Call rates steadies on comfortable liquidity condition

24 Jul 2012 Evaluate

Interbank call rates were trading steady from its previous close of 8.00/05% as demand eased entering the second week of the reporting cycle. The call rates are expected to dwindle going further as lower bank credit-deposit ratio and month-end government spending would further ease liquidity conditions. The comfortable liquate condition of the banks could also be gauged from Reserve Bank of India’s reverse repo window, where banks have parked funds in double digits as on July 23, 2012.

The banks via Liquidity Adjustment Facility (LAF) borrowed Rs 24,010 crore through repo window on July 24, 2012, while, the banks via LAF borrowed Rs 39,990 crore via repo window and parked Rs 40 crore via reverse repo window on July 23, 2012.

The overnight borrowing rates has touched a high of 8.05% and a low of 7.95%, so far.

According to the Clearing Corporation of India (CCIL), the weighted average rate (WAR) in the call money market was 8.00% on Tuesday and total volume stood at Rs 17,870.58 crore, so far.

As per CCIL data, WAR in the CBLO (Collateralized Borrowing and Lending Obligation) market was 7.96% on Tuesday and total volume stood at Rs 34,324.35 crore, so far.
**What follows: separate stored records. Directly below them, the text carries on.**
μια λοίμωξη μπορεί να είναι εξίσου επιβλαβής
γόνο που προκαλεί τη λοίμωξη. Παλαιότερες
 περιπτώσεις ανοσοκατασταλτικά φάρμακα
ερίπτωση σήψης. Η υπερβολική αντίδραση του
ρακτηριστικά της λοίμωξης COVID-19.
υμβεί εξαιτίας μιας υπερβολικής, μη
The indicative call rates which closed at  8.00/05% on Monday were contributions made from Andhra Bank, AXIS Bank, Bank of America, Bank of Baroda, Bank of India, Canara Bank, J P Morgan Chase, Citibank N.A., Corporation Bank, Credit Agricole Bank, Indusind Bank, ICICI Bank, ICICI Securities, IDBI Bank, Jammu and Kashmir Bank, Punjab National Bank, RBS, Societe Generale, Standard Chartered Bank, State Bank of India, Union Bank of India, ING Vysya Bank, BNP Paribas, HDFC Bank, P&S Bank.